Frequently asked questions

What is path copying?

Path copying is the simplest technique for making a tree persistent. When you update a node, you allocate a new copy of that node, then a new copy of its parent (pointing at the new child), then a new copy of its grandparent, all the way up to the root. Only the path from root to modified leaf is copied — every other subtree is shared with the original version. For a balanced tree of n elements this is O(log n) new nodes per update. The old root remains valid and points at the old structure; the new root points at the new path plus all the unchanged subtrees.

How is partial vs full persistence different?

Partial persistence allows reads on any past version but only the latest version can be updated — versions form a linear sequence. Full persistence allows updates on any version, so versions form a tree (every update branches off the version it modified). Confluent persistence is even stronger: it allows a single update to combine two existing versions, so versions form a DAG. Each level adds implementation complexity. Most real systems (Clojure collections, Git) only need full persistence; partial persistence is enough for many algorithms work like persistent search trees in computational geometry.

How does Clojure's PersistentVector achieve O(log₃₂ n)?

Clojure's PersistentVector is a 32-way trie — each internal node has up to 32 children. The element at index i is found by treating i as a base-32 number: the digits index successive levels.
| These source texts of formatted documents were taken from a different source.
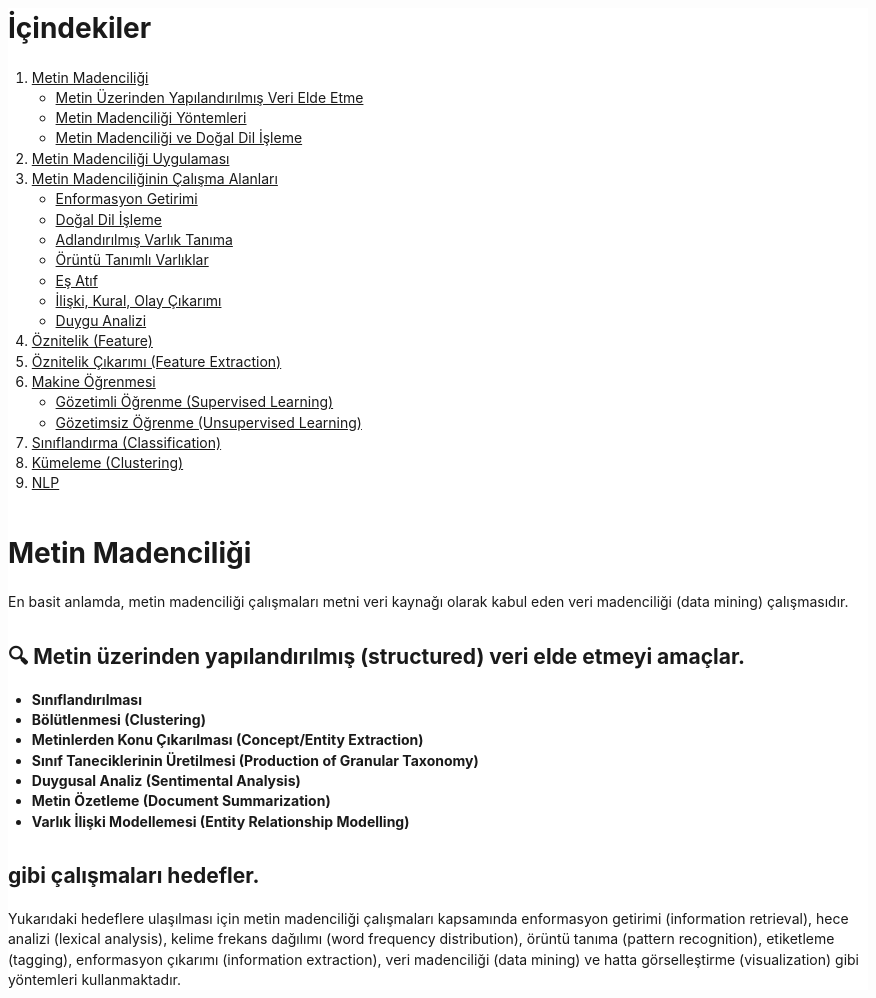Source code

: # İçindekiler

1. [Metin Madenciliği](#metin-madenciliği)
   - [Metin Üzerinden Yapılandırılmış Veri Elde Etme](#🔍-metin-üzerinden-yapılandırılmış-veri-elde-etmeyi-amaçlar)
   - [Metin Madenciliği Yöntemleri](#metin-madenciliği-yöntemleri)
   - [Metin Madenciliği ve Doğal Dil İşleme](#metin-madenciliği-ve-doğal-dil-i̇şleme)
2. [Metin Madenciliği Uygulaması](#metin-madenciliği-uygulaması)
3. [Metin Madenciliğinin Çalışma Alanları](#metin-madenciliğinin-çalışma-alanları)
   - [Enformasyon Getirimi](#enformasyon-getirimi)
   - [Doğal Dil İşleme](#doğal-dil-i̇şleme)
   - [Adlandırılmış Varlık Tanıma](#adlandırılmış-varlık-tanıma)
   - [Örüntü Tanımlı Varlıklar](#örüntü-tanımlı-varlıklar)
   - [Eş Atıf](#eş-atıf)
   - [İlişki, Kural, Olay Çıkarımı](#i̇lişki-kural-olay-çıkarımı)
   - [Duygu Analizi](#duygu-analizi)
4. [Öznitelik (Feature)](#öznitelik-feature)
5. [Öznitelik Çıkarımı (Feature Extraction)](#öznitelik-çıkarımı-feature-extraction)
6. [Makine Öğrenmesi](#makine-öğrenmesi)
   - [Gözetimli Öğrenme (Supervised Learning)](#gözetimli-öğrenme-supervised-learning)
   - [Gözetimsiz Öğrenme (Unsupervised Learning)](#gözetimsiz-öğrenme-unsupervised-learning)
7. [Sınıflandırma (Classification)](#sınıflandırma-classification)
8. [Kümeleme (Clustering)](#kümeleme-clustering)
9. [NLP](#nlp)


# Metin Madenciliği

En basit anlamda, metin madenciliği çalışmaları metni veri kaynağı olarak kabul eden veri madenciliği (data mining) çalışmasıdır.

## 🔍 Metin üzerinden yapılandırılmış (structured) veri elde etmeyi amaçlar.
- **Sınıflandırılması**
- **Bölütlenmesi (Clustering)**
- **Metinlerden Konu Çıkarılması (Concept/Entity Extraction)**
- **Sınıf Taneciklerinin Üretilmesi (Production of Granular Taxonomy)**
- **Duygusal Analiz (Sentimental Analysis)**
- **Metin Özetleme (Document Summarization)**
- **Varlık İlişki Modellemesi (Entity Relationship Modelling)**
## gibi çalışmaları hedefler.


Yukarıdaki hedeflere ulaşılması için metin madenciliği çalışmaları kapsamında enformasyon getirimi (information retrieval), hece analizi (lexical analysis), kelime frekans dağılımı (word frequency distribution), örüntü tanıma (pattern recognition), etiketleme (tagging), enformasyon çıkarımı (information extraction), veri madenciliği (data mining) ve hatta görselleştirme (visualization) gibi yöntemleri kullanmaktadır.
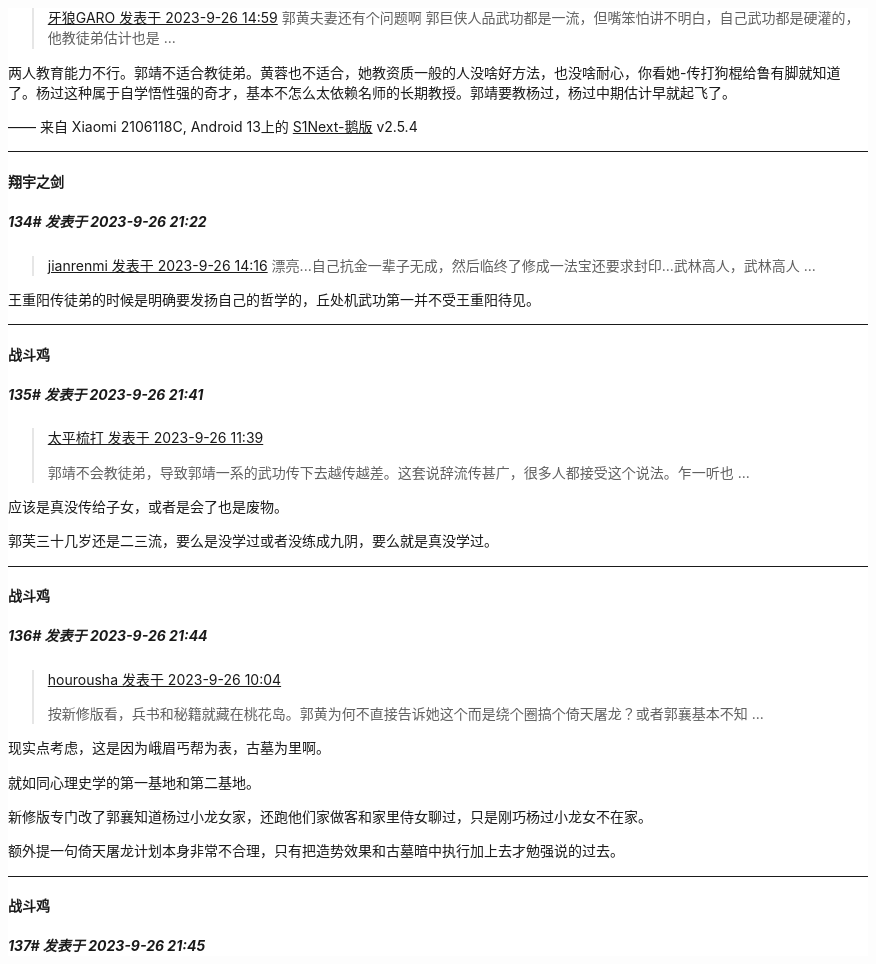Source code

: <blockquote><a href="httphttps://bbs.saraba1st.com/2b/forum.php?mod=redirect&amp;goto=findpost&amp;pid=62534520&amp;ptid=2154368" target="_blank">牙狼GARO 发表于 2023-9-26 14:59</a>
郭黄夫妻还有个问题啊
郭巨侠人品武功都是一流，但嘴笨怕讲不明白，自己武功都是硬灌的，他教徒弟估计也是 ...</blockquote>
两人教育能力不行。郭靖不适合教徒弟。黄蓉也不适合，她教资质一般的人没啥好方法，也没啥耐心，你看她-传打狗棍给鲁有脚就知道了。杨过这种属于自学悟性强的奇才，基本不怎么太依赖名师的长期教授。郭靖要教杨过，杨过中期估计早就起飞了。

—— 来自 Xiaomi 2106118C, Android 13上的 [S1Next-鹅版](https://github.com/ykrank/S1-Next/releases) v2.5.4


*****

####  翔宇之剑  
##### 134#       发表于 2023-9-26 21:22

<blockquote><a href="httphttps://bbs.saraba1st.com/2b/forum.php?mod=redirect&amp;goto=findpost&amp;pid=62534089&amp;ptid=2154368" target="_blank">jianrenmi 发表于 2023-9-26 14:16</a>
漂亮...自己抗金一辈子无成，然后临终了修成一法宝还要求封印...武林高人，武林高人 ...</blockquote>
王重阳传徒弟的时候是明确要发扬自己的哲学的，丘处机武功第一并不受王重阳待见。


*****

####  战斗鸡  
##### 135#       发表于 2023-9-26 21:41

<blockquote><a href="httphttps://bbs.saraba1st.com/2b/forum.php?mod=redirect&amp;goto=findpost&amp;pid=62532455&amp;ptid=2154368" target="_blank">太平梳打 发表于 2023-9-26 11:39</a>

郭靖不会教徒弟，导致郭靖一系的武功传下去越传越差。这套说辞流传甚广，很多人都接受这个说法。乍一听也 ...</blockquote>
应该是真没传给子女，或者是会了也是废物。

郭芙三十几岁还是二三流，要么是没学过或者没练成九阴，要么就是真没学过。

*****

####  战斗鸡  
##### 136#       发表于 2023-9-26 21:44

<blockquote><a href="httphttps://bbs.saraba1st.com/2b/forum.php?mod=redirect&amp;goto=findpost&amp;pid=62531252&amp;ptid=2154368" target="_blank">hourousha 发表于 2023-9-26 10:04</a>

按新修版看，兵书和秘籍就藏在桃花岛。郭黄为何不直接告诉她这个而是绕个圈搞个倚天屠龙？或者郭襄基本不知 ...</blockquote>
现实点考虑，这是因为峨眉丐帮为表，古墓为里啊。

就如同心理史学的第一基地和第二基地。

新修版专门改了郭襄知道杨过小龙女家，还跑他们家做客和家里侍女聊过，只是刚巧杨过小龙女不在家。

额外提一句倚天屠龙计划本身非常不合理，只有把造势效果和古墓暗中执行加上去才勉强说的过去。


*****

####  战斗鸡  
##### 137#       发表于 2023-9-26 21:45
Depth is ceil(log32 n), so for a billion elements depth is just 6. On update, path copying allocates 6 new 32-element node arrays (around 1.5 KB) — compared to copying the whole vector. The branching factor of 32 is chosen to fit a CPU cache line and make the constant small enough that O(log32 n) feels like O(1) for any practical size.

Are persistent structures slower than mutable?

Yes, but the gap is smaller than people expect. A persistent vector update is O(log32 n) versus O(1) for a mutable array, but for typical n the constant is 4-6 indirections. Benchmarks show Clojure persistent vectors are 2-4x slower than mutable Java ArrayLists for single updates, but cost is amortized cleanly when many small versions are kept. For workloads that need versioning anyway (history, undo, time-travel debugging), mutable structures must explicitly snapshot, often O(n) per snapshot — and persistent structures win.

Why does Git use a Merkle tree of immutable objects?

Every Git object — blob, tree, commit — is content-addressed by SHA-1 (now SHA-256) and immutable. A commit is a tree of trees of blobs; each tree node lists the SHA-1s of its children. Modifying one file produces a new blob, then a new tree node listing that blob, then a new tree for each ancestor directory, then a new commit pointing at the new root. Untouched directories share their old SHA-1 — the new commit literally references the old tree objects unchanged. This is path copying, and it's why git switch between branches is fast and branch storage is cheap.

What is structural sharing?

Structural sharing is the property that two versions of a persistent data structure share the parts that didn't change. If you update one element of a million-element vector, the new version doesn't allocate a million new nodes — it allocates O(log n) new nodes on the path from root to the changed leaf, and all other subtrees are pointed to by both versions. The old version is unaware that a new version exists. Garbage collection reclaims an old version's nodes only when no remaining version references them. Structural sharing is what makes persistence affordable in space.